Wybrany fragment =
W Warszawie jest taki duży, okrągły budynek, który zajmują - a właściwie to zasiada w nim - 560 tzw. przedstawicieli Narodu. Ludzie ci, jak małe dziewczynki i chłopcy robią sobie różne psikusy oraz żarty. A to wszytko pod czujnym okiem kamer i dziennikarzy, gotowych wypuścić w świat informacje, jak owi przedstawiciele w pocie czoła i znoju dbają o swój Naród. Ważnym elementem takiego dbania jest używanie
gadżetów, których użycie ma podkreślać aktualny aspekt owego dbania. Ucięty ryj wieprzka, karaluch w słoiku czy kilkadziesiąt pudełek zawierających zebrane podpisy obywateli, to tylko niektóre z tych co bardziej postapszych gadżetów. No bo na ryju ugotuje się pożywny bigos, karaluch posłuży nam do poznania robalich zachowań, a papier będzie opałem.

Dostarczony materiał =
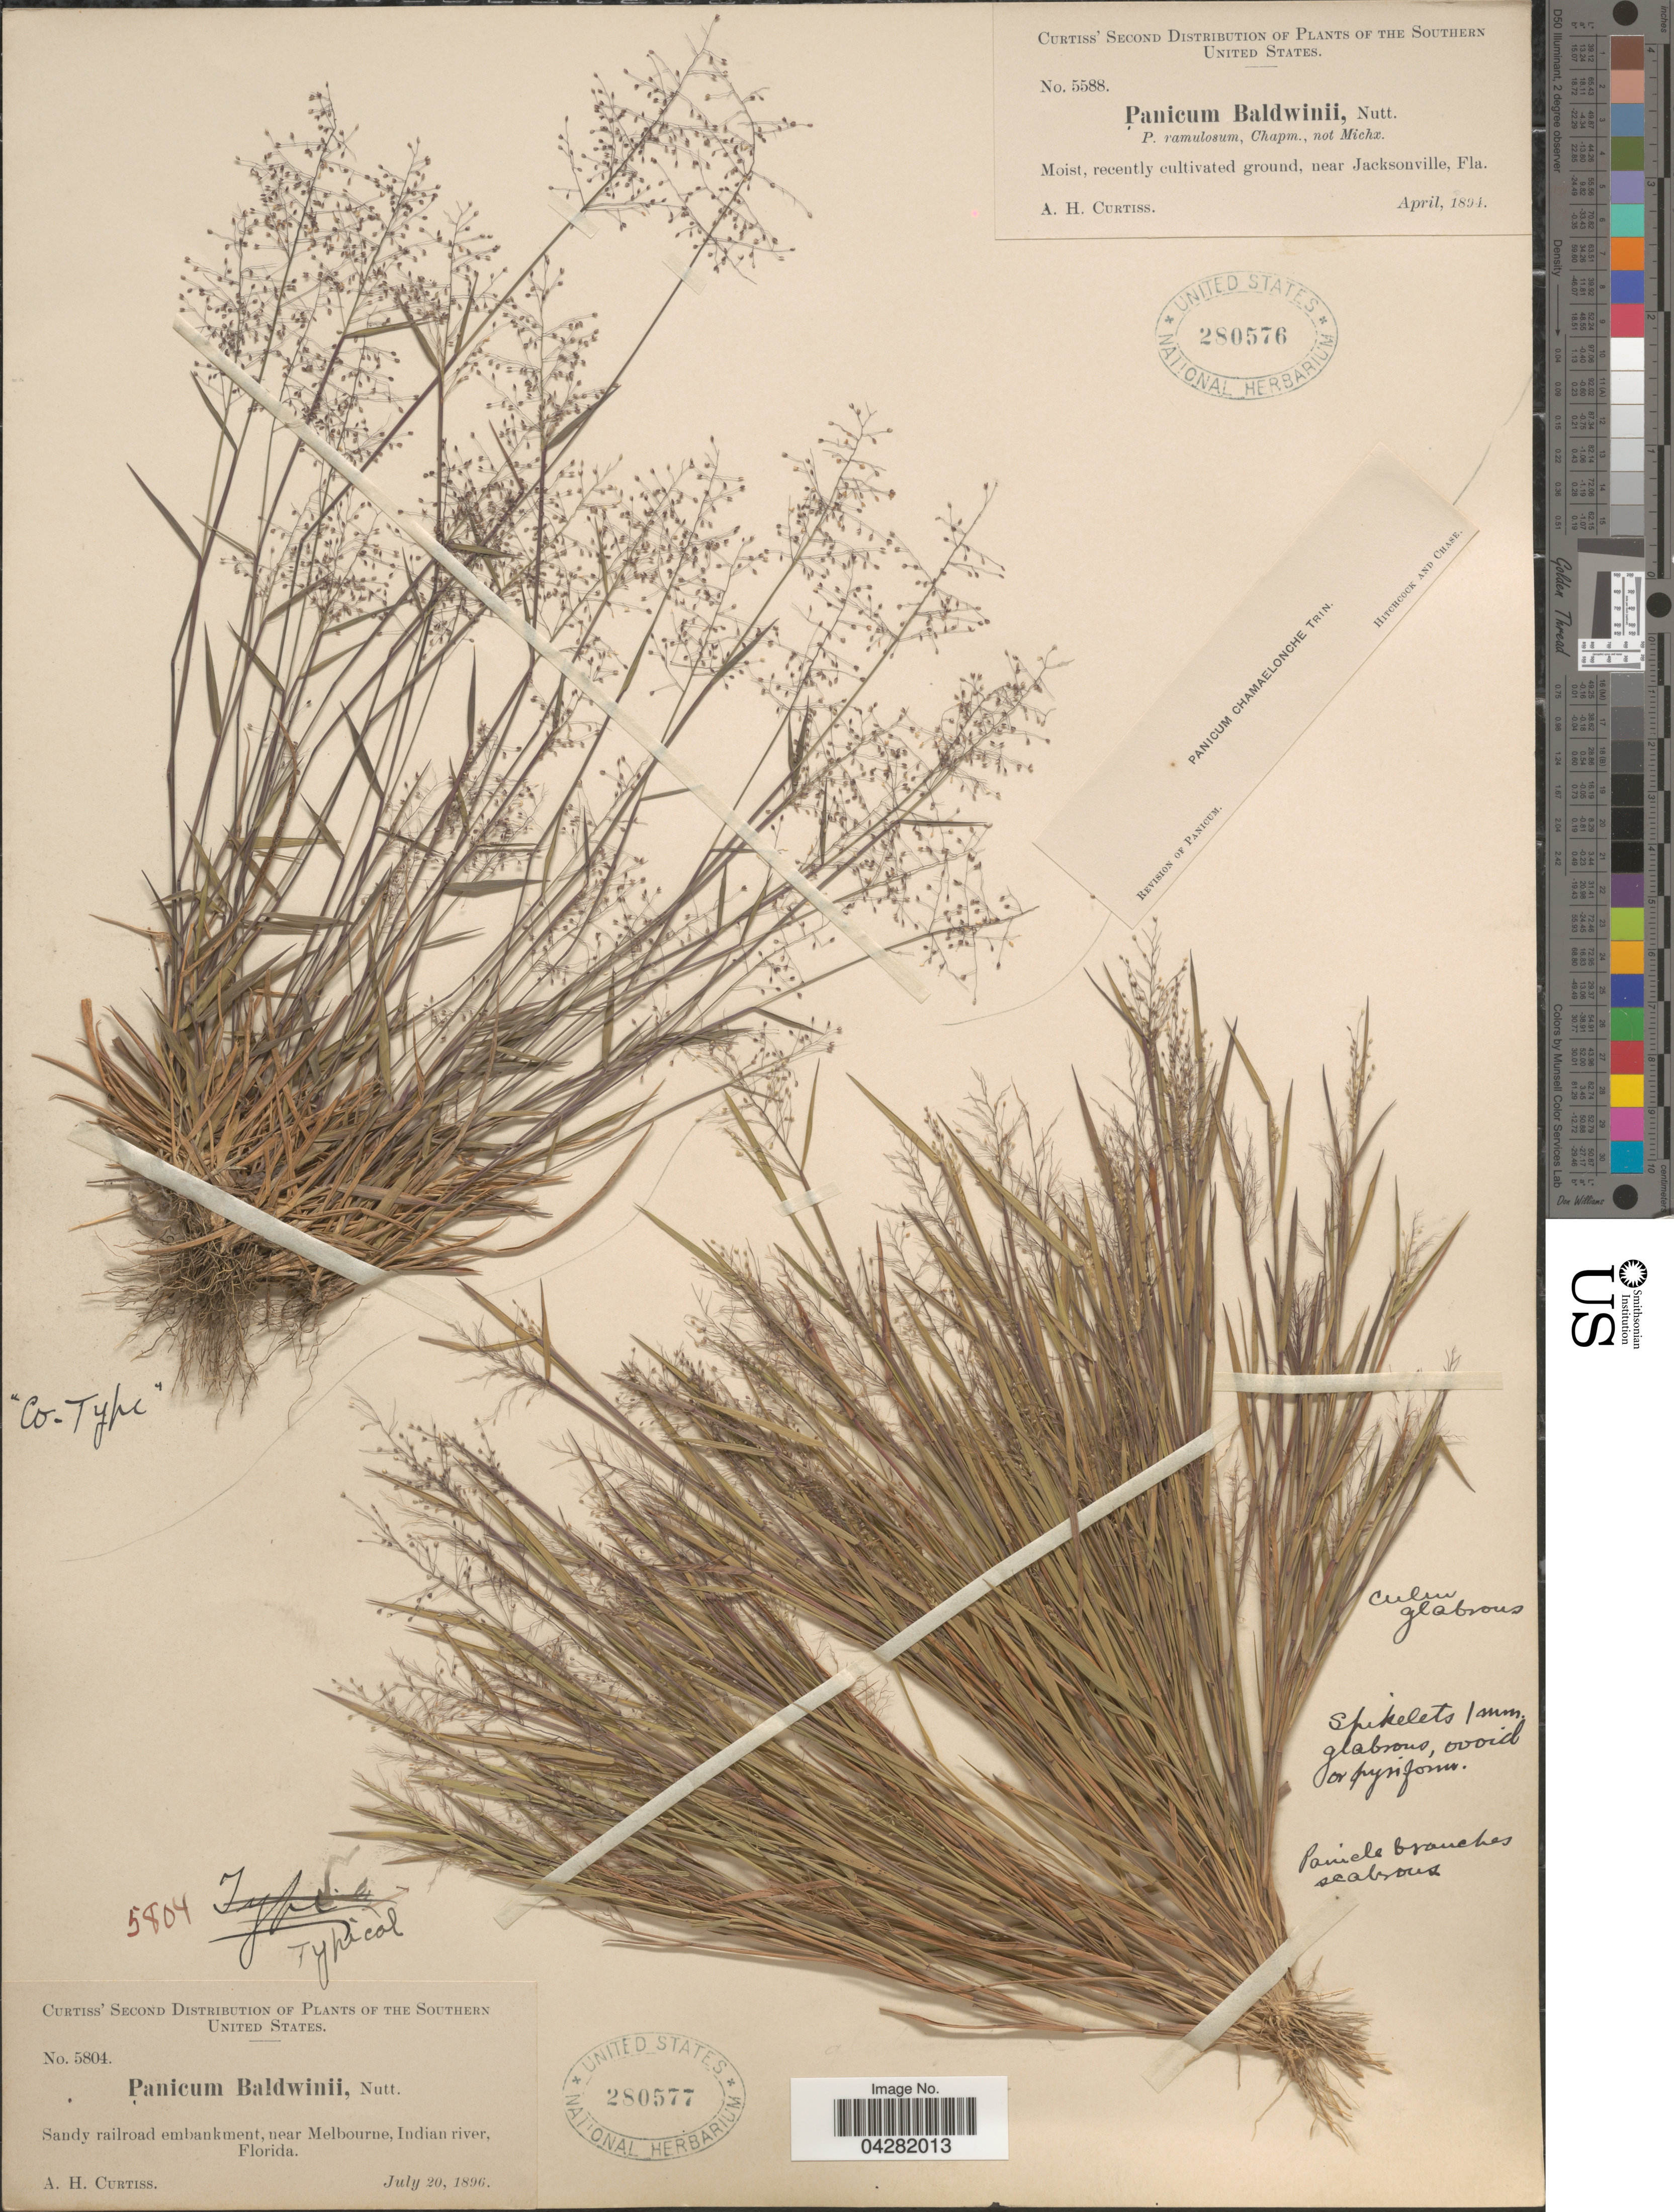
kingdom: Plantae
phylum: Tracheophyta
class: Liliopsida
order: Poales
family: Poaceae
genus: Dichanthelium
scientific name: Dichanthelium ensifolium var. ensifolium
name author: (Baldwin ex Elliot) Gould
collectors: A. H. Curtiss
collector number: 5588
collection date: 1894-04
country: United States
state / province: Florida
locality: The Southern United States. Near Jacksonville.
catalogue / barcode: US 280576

Treść zadania 1 = Przepisz z fragmentu o przedstawicielach Narodu dokładną kopię tekstu od słów „W Warszawie jest” do słów „papier będzie opałem.”.
Treść zadania 2 = Ilu przedstawicieli Narodu zasiada w okrągłym budynku w Warszawie według fragmentu o przedstawicielach Narodu?
Treść zadania 3 = Dopisz dalszy ciąg fragmentu o przedstawicielach Narodu, zaczynając tuż po jego ostatnim zdaniu.

Odpowiedź pisemna 1 =
W Warszawie jest taki duży, okrągły budynek, który zajmują - a właściwie to zasiada w nim - 560 tzw. przedstawicieli Narodu. Ludzie ci, jak małe dziewczynki i chłopcy robią sobie różne psikusy oraz żarty. A to wszytko pod czujnym okiem kamer i dziennikarzy, gotowych wypuścić w świat informacje, jak owi przedstawiciele w pocie czoła i znoju dbają o swój Naród. Ważnym elementem takiego dbania jest używanie
gadżetów, których użycie ma podkreślać aktualny aspekt owego dbania. Ucięty ryj wieprzka, karaluch w słoiku czy kilkadziesiąt pudełek zawierających zebrane podpisy obywateli, to tylko niektóre z tych co bardziej postapszych gadżetów. No bo na ryju ugotuje się pożywny bigos, karaluch posłuży nam do poznania robalich zachowań, a papier będzie opałem.

Odpowiedź pisemna 2 = Zasiada w nim 560 przedstawicieli Narodu.

Odpowiedź pisemna 3 =
Ważnym gadżetem, który mógłby zostać użyty do podkreślenia stanu infrastruktury drogowej w Polsce, lub też tempa jej modernizacji byłby film
"Droga". Metafora upadku świata, przyrównana przez opozycję do działań ekipy ministerstwa transportu, budownictwa i gospodarki morskiej - aż dziwne, czemu jeszcze żaden ze
spin doktorów tego nie wykorzystał?
Ale chyba już to się nie uda, od kiedy
"Droga" jest dostępna do obejrzenia Internecie, jako film w systemie VOD. Kto nie widział, nie obejrzy. Im więcej osób to zrobi, tym mniejsza będzie pokusa, by taki jeden z drugim chciał po nie łapska wyciągnąć i użyć do swoich celów. Niech męczą karalucha!!!
Droga - film VOD.
Wykrył:
Wrathu.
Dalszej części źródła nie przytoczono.